◆ Source text ◆
There are two problems inherent in this setup, one affecting this review and one affecting the play itself. The former, unfortunately, is that it's impossible to discuss anything else about Willimon's work without revealing this situation's outcome, so if you truly prefer not to know, you should stop reading now. The latter, which is even sadder, is that the rest of the play is never able to live up to the promise of its riveting beginning, and the atmosphere-kissing loop-the-loops of emotion you experience during those opening minutes never fully return.


Jeremy Sisto and Mia Barron.I>Photo by Joan Marcus.
For his part, Willimon does try to replace them with something vital. After the plane crashes, killing both people inside, Adam becomes obsessed with Maxine, whom he only knew by voice and the few biographical details he elicited from her in an attempt to calm her fraying nerves. A disastrous post-accident briefing leads Adam to drown his sorrows at a bar, where he meets a young woman (Mia Barron) who is a lot like Maxine: the same voice, the same basic personality, even the same name. Intoxicated in more ways than one, Adam shoves aside his wife, Jess (Maggie Lacey), and two sons in order to be with Maxine for a couple of nights, and in so doing sets himself on a path to personal destruction from which he's never able to recover.

The thrust of the play, and its problems, is that Adam must learn over the next two and a half decades just how much the crash damaged him. From 1985 (the year of the tragedy) to the present, Adam isolates himself from his family and friends and creates the life he's convinced he deserves for failing to talk Maxine down from the skies. His only real companion is the Maxine from the bar, who never ages and never blames him for what happened; she wants only to grant him the comfort and solace he can never allow himself. But once Willimon unveils the secrets behind the mystery of who this Maxine is and why she haunts Adam—which he does even before Act I concludes—there's nowhere for the story to go except ever deeper into a sinkhole of sadness from which neither Adam nor you can escape.

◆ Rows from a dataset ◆

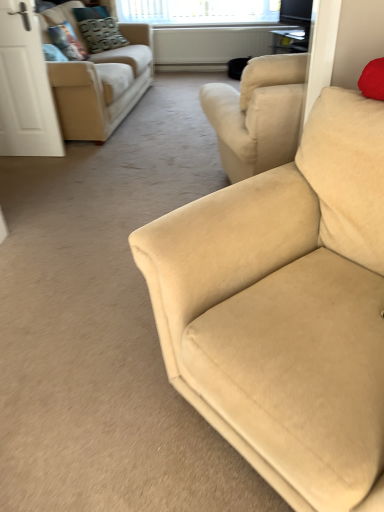
The image size is (384, 512). I want to click on velvet textured pillow at upper left, the 2th pillow from the front, so click(x=101, y=34).

Where is `beige fabric couch at upper left, acting as the second studio couch starting from the front`? This screenshot has height=512, width=384. beige fabric couch at upper left, acting as the second studio couch starting from the front is located at coordinates (102, 86).

What is the approximate height of clear glass window at upper center?

clear glass window at upper center is 10.94 inches tall.

Measure the distance between point (162, 243) and camera.

The distance of point (162, 243) from camera is 1.17 meters.

I want to click on white matte door at left, so click(25, 87).

Could you tell me if velvet textured pillow at upper left, which is counted as the 2th pillow, starting from the back, is turned towards velvet textured pillow at upper left, the 2th pillow from the front?

No, velvet textured pillow at upper left, which is counted as the 2th pillow, starting from the back, is not turned towards velvet textured pillow at upper left, the 2th pillow from the front.

Considering the relative sizes of velvet textured pillow at upper left, positioned as the 1th pillow in front-to-back order, and velvet textured pillow at upper left, the first pillow positioned from the back, in the image provided, is velvet textured pillow at upper left, positioned as the 1th pillow in front-to-back order, taller than velvet textured pillow at upper left, the first pillow positioned from the back,?

Correct, velvet textured pillow at upper left, positioned as the 1th pillow in front-to-back order, is much taller as velvet textured pillow at upper left, the first pillow positioned from the back.

The height and width of the screenshot is (512, 384). Identify the location of pillow in front of the velvet textured pillow at upper left, the 2th pillow from the front. (67, 41).

Is velvet textured pillow at upper left, positioned as the 1th pillow in front-to-back order, not inside velvet textured pillow at upper left, the 2th pillow from the front?

Yes.

Is velvet textured pillow at upper left, positioned as the 1th pillow in front-to-back order, at the back of white matte door at left?

Correct, white matte door at left is looking away from velvet textured pillow at upper left, positioned as the 1th pillow in front-to-back order.

Considering the positions of point (17, 89) and point (62, 42), is point (17, 89) closer or farther from the camera than point (62, 42)?

Point (17, 89) appears to be closer to the viewer than point (62, 42).

Which is more to the left, white matte door at left or velvet textured pillow at upper left, which is counted as the 2th pillow, starting from the back?

Positioned to the left is white matte door at left.

Is white matte door at left completely or partially outside of velvet textured pillow at upper left, positioned as the 1th pillow in front-to-back order?

Yes, white matte door at left is outside of velvet textured pillow at upper left, positioned as the 1th pillow in front-to-back order.

Is velvet textured pillow at upper left, which is counted as the 2th pillow, starting from the back, directly adjacent to white matte door at left?

velvet textured pillow at upper left, which is counted as the 2th pillow, starting from the back, and white matte door at left are clearly separated.

Which object is more forward, velvet textured pillow at upper left, which is counted as the 2th pillow, starting from the back, or white matte door at left?

white matte door at left.

From the image's perspective, is velvet textured pillow at upper left, which is counted as the 2th pillow, starting from the back, under white matte door at left?

Incorrect, from the image's perspective, velvet textured pillow at upper left, which is counted as the 2th pillow, starting from the back, is higher than white matte door at left.

Would you say velvet textured pillow at upper left, which is counted as the 2th pillow, starting from the back, is outside white matte door at left?

Yes, velvet textured pillow at upper left, which is counted as the 2th pillow, starting from the back, is not within white matte door at left.

Is white matte door at left to the left of clear glass window at upper center from the viewer's perspective?

Correct, you'll find white matte door at left to the left of clear glass window at upper center.

Are white matte door at left and clear glass window at upper center located far from each other?

white matte door at left is positioned a significant distance from clear glass window at upper center.

Considering the positions of point (30, 101) and point (266, 18), is point (30, 101) closer or farther from the camera than point (266, 18)?

Point (30, 101) is closer to the camera than point (266, 18).

The width and height of the screenshot is (384, 512). In order to click on window lying on the right of white matte door at left in this screenshot , I will do `click(198, 12)`.

Would you consider beige fabric couch at right, the second studio couch viewed from the left, to be distant from white matte door at left?

Yes.

Which of these two, beige fabric couch at right, which is the second studio couch in back-to-front order, or white matte door at left, stands taller?

white matte door at left.

Is point (302, 390) positioned in front of point (23, 127)?

Yes, it is.

In the scene shown: From the image's perspective, does beige fabric couch at right, which is the second studio couch in back-to-front order, appear lower than white matte door at left?

Yes.

Between clear glass window at upper center and beige fabric couch at upper left, the 1th studio couch viewed from the top, which one has larger size?

beige fabric couch at upper left, the 1th studio couch viewed from the top.

Which is in front, clear glass window at upper center or beige fabric couch at upper left, the second studio couch from the bottom?

Positioned in front is beige fabric couch at upper left, the second studio couch from the bottom.

From the image's perspective, relative to beige fabric couch at upper left, the second studio couch from the bottom, is clear glass window at upper center above or below?

clear glass window at upper center is situated higher than beige fabric couch at upper left, the second studio couch from the bottom, in the image.

Is beige fabric couch at upper left, the 1th studio couch from the left, a part of clear glass window at upper center?

Definitely not — beige fabric couch at upper left, the 1th studio couch from the left, is not inside clear glass window at upper center.

Considering the points (265, 2) and (120, 38), which point is behind, point (265, 2) or point (120, 38)?

The point (265, 2) is farther.

You are a GUI agent. You are given a task and a screenshot of the screen. Output one action in this format:
    pyautogui.click(x=<x>, y=<y>)
    Task: Click on the window on the right of velvet textured pillow at upper left, the first pillow positioned from the back
    The image size is (384, 512).
    Given the screenshot: What is the action you would take?
    pyautogui.click(x=198, y=12)

From the image's perspective, which is above, clear glass window at upper center or velvet textured pillow at upper left, the first pillow positioned from the back?

From the image's view, clear glass window at upper center is above.

Would you say clear glass window at upper center is a long distance from velvet textured pillow at upper left, the 2th pillow from the front?

Actually, clear glass window at upper center and velvet textured pillow at upper left, the 2th pillow from the front, are a little close together.

Where is `pillow located above the velvet textured pillow at upper left, the 2th pillow from the front (from a real-world perspective)`? This screenshot has height=512, width=384. pillow located above the velvet textured pillow at upper left, the 2th pillow from the front (from a real-world perspective) is located at coordinates (67, 41).

You are a GUI agent. You are given a task and a screenshot of the screen. Output one action in this format:
    pyautogui.click(x=<x>, y=<y>)
    Task: Click on the 1st pillow behind the white matte door at left
    The image size is (384, 512).
    Given the screenshot: What is the action you would take?
    pyautogui.click(x=67, y=41)

When comparing their distances from velvet textured pillow at upper left, positioned as the 1th pillow in front-to-back order, does beige fabric couch at right, the first studio couch in the front-to-back sequence, or beige fabric couch at upper left, the 1th studio couch viewed from the top, seem further?

Based on the image, beige fabric couch at right, the first studio couch in the front-to-back sequence, appears to be further to velvet textured pillow at upper left, positioned as the 1th pillow in front-to-back order.

Considering their positions, is beige fabric couch at upper left, the 1th studio couch viewed from the top, positioned further to velvet textured pillow at upper left, positioned as the 1th pillow in front-to-back order, than beige fabric couch at right, the first studio couch in the right-to-left sequence?

→ The object further to velvet textured pillow at upper left, positioned as the 1th pillow in front-to-back order, is beige fabric couch at right, the first studio couch in the right-to-left sequence.

Which object lies further to the anchor point beige fabric couch at right, placed as the second studio couch when sorted from top to bottom, clear glass window at upper center or velvet textured pillow at upper left, the first pillow positioned from the back?

clear glass window at upper center is positioned further to the anchor beige fabric couch at right, placed as the second studio couch when sorted from top to bottom.

Estimate the real-world distances between objects in this image. Which object is closer to beige fabric couch at right, placed as the second studio couch when sorted from top to bottom, clear glass window at upper center or white matte door at left?

The object closer to beige fabric couch at right, placed as the second studio couch when sorted from top to bottom, is white matte door at left.

Estimate the real-world distances between objects in this image. Which object is closer to white matte door at left, velvet textured pillow at upper left, the first pillow positioned from the back, or velvet textured pillow at upper left, which is counted as the 2th pillow, starting from the back?

velvet textured pillow at upper left, which is counted as the 2th pillow, starting from the back, lies closer to white matte door at left than the other object.

Considering their positions, is velvet textured pillow at upper left, the first pillow positioned from the back, positioned closer to white matte door at left than beige fabric couch at upper left, the 1th studio couch from the left?

Among the two, beige fabric couch at upper left, the 1th studio couch from the left, is located nearer to white matte door at left.

Based on their spatial positions, is beige fabric couch at right, the first studio couch in the front-to-back sequence, or white matte door at left closer to clear glass window at upper center?

white matte door at left is closer to clear glass window at upper center.

When comparing their distances from beige fabric couch at upper left, acting as the second studio couch starting from the front, does velvet textured pillow at upper left, positioned as the 1th pillow in front-to-back order, or white matte door at left seem closer?

The object closer to beige fabric couch at upper left, acting as the second studio couch starting from the front, is white matte door at left.

Locate an element on the screen. This screenshot has width=384, height=512. screen door between beige fabric couch at right, which is the 1th studio couch from bottom to top, and clear glass window at upper center in the front-back direction is located at coordinates (25, 87).

Image resolution: width=384 pixels, height=512 pixels. I want to click on pillow positioned between beige fabric couch at upper left, the 1th studio couch from the left, and velvet textured pillow at upper left, the first pillow positioned from the back, from near to far, so click(x=67, y=41).

You are a GUI agent. You are given a task and a screenshot of the screen. Output one action in this format:
    pyautogui.click(x=<x>, y=<y>)
    Task: Click on the studio couch located between white matte door at left and velvet textured pillow at upper left, the first pillow positioned from the back, in the depth direction
    The width and height of the screenshot is (384, 512).
    Given the screenshot: What is the action you would take?
    pyautogui.click(x=102, y=86)

The width and height of the screenshot is (384, 512). In order to click on pillow located between white matte door at left and velvet textured pillow at upper left, the 2th pillow from the front, in the depth direction in this screenshot , I will do `click(67, 41)`.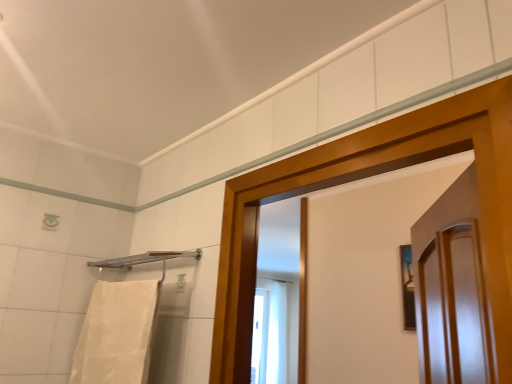
Question: From a real-world perspective, relative to silver metallic towel bar at upper left, is white cotton towel at left vertically above or below?

Choices:
 (A) below
 (B) above

Answer: (A)

Question: Would you say white cotton towel at left is inside or outside silver metallic towel bar at upper left?

Choices:
 (A) inside
 (B) outside

Answer: (B)

Question: In the image, is white cotton towel at left positioned in front of or behind silver metallic towel bar at upper left?

Choices:
 (A) behind
 (B) front

Answer: (B)

Question: Considering the positions of silver metallic towel bar at upper left and white cotton towel at left in the image, is silver metallic towel bar at upper left bigger or smaller than white cotton towel at left?

Choices:
 (A) big
 (B) small

Answer: (B)

Question: From their relative heights in the image, would you say silver metallic towel bar at upper left is taller or shorter than white cotton towel at left?

Choices:
 (A) tall
 (B) short

Answer: (B)

Question: Do you think silver metallic towel bar at upper left is within white cotton towel at left, or outside of it?

Choices:
 (A) inside
 (B) outside

Answer: (B)

Question: In terms of width, does silver metallic towel bar at upper left look wider or thinner when compared to white cotton towel at left?

Choices:
 (A) wide
 (B) thin

Answer: (A)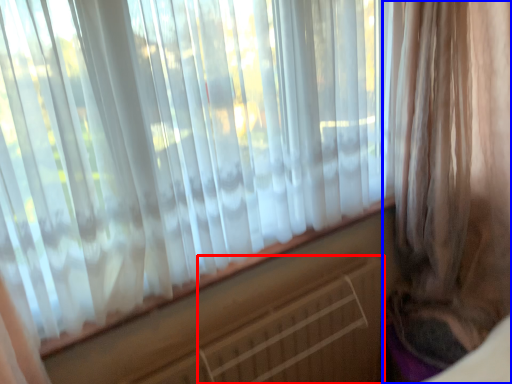
Question: Which object appears farthest to the camera in this image, radiator (highlighted by a red box) or curtain (highlighted by a blue box)?

Choices:
 (A) radiator
 (B) curtain

Answer: (A)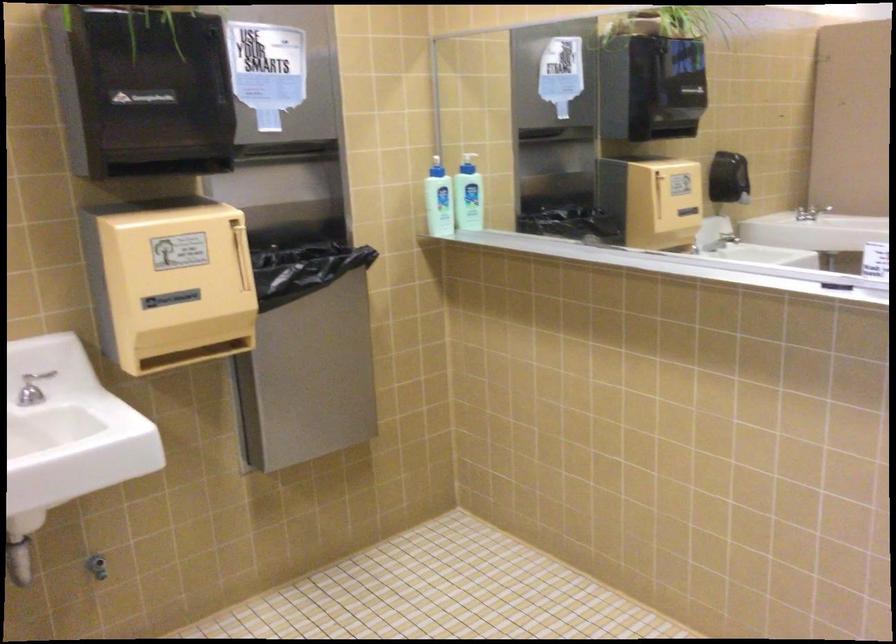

◆ Task A ◆
Print the part of the play review from "There are two" to "never fully return.".
◆ Task B ◆
Using the play review, decide whether each statement agrees with it: (i) the plane crash kills both people on board; (ii) Adam's wife is named Maxine; (iii) the secret behind the bar Maxine is revealed only after Act I ends. Answer yes or no for each and quote the words that decide it.
◆ Task C ◆
Turn the play review's paragraph that starts "The thrust of the play" into a short list that keeps its main facts.

◆ Correct result A ◆
There are two problems inherent in this setup, one affecting this review and one affecting the play itself. The former, unfortunately, is that it's impossible to discuss anything else about Willimon's work without revealing this situation's outcome, so if you truly prefer not to know, you should stop reading now. The latter, which is even sadder, is that the rest of the play is never able to live up to the promise of its riveting beginning, and the atmosphere-kissing loop-the-loops of emotion you experience during those opening minutes never fully return.

◆ Correct result B ◆
(i) Yes: "After the plane crashes, killing both people inside"
(ii) No: "his wife, Jess (Maggie Lacey)"
(iii) No: "which he does even before Act I concludes"

◆ Correct result C ◆
- Over the next two and a half decades, Adam must learn how much the crash damaged him.
- From 1985, the year of the tragedy, to the present, he cuts himself off from family and friends and builds the life he believes he deserves for failing to talk Maxine down.
- His only real companion is the Maxine from the bar. She never ages, never blames him, and wants only to give him the comfort he won't allow himself.
- Willimon reveals who this Maxine is and why she haunts Adam even before Act I ends.
- After that, the story can only sink deeper into sadness that neither Adam nor the audience can escape.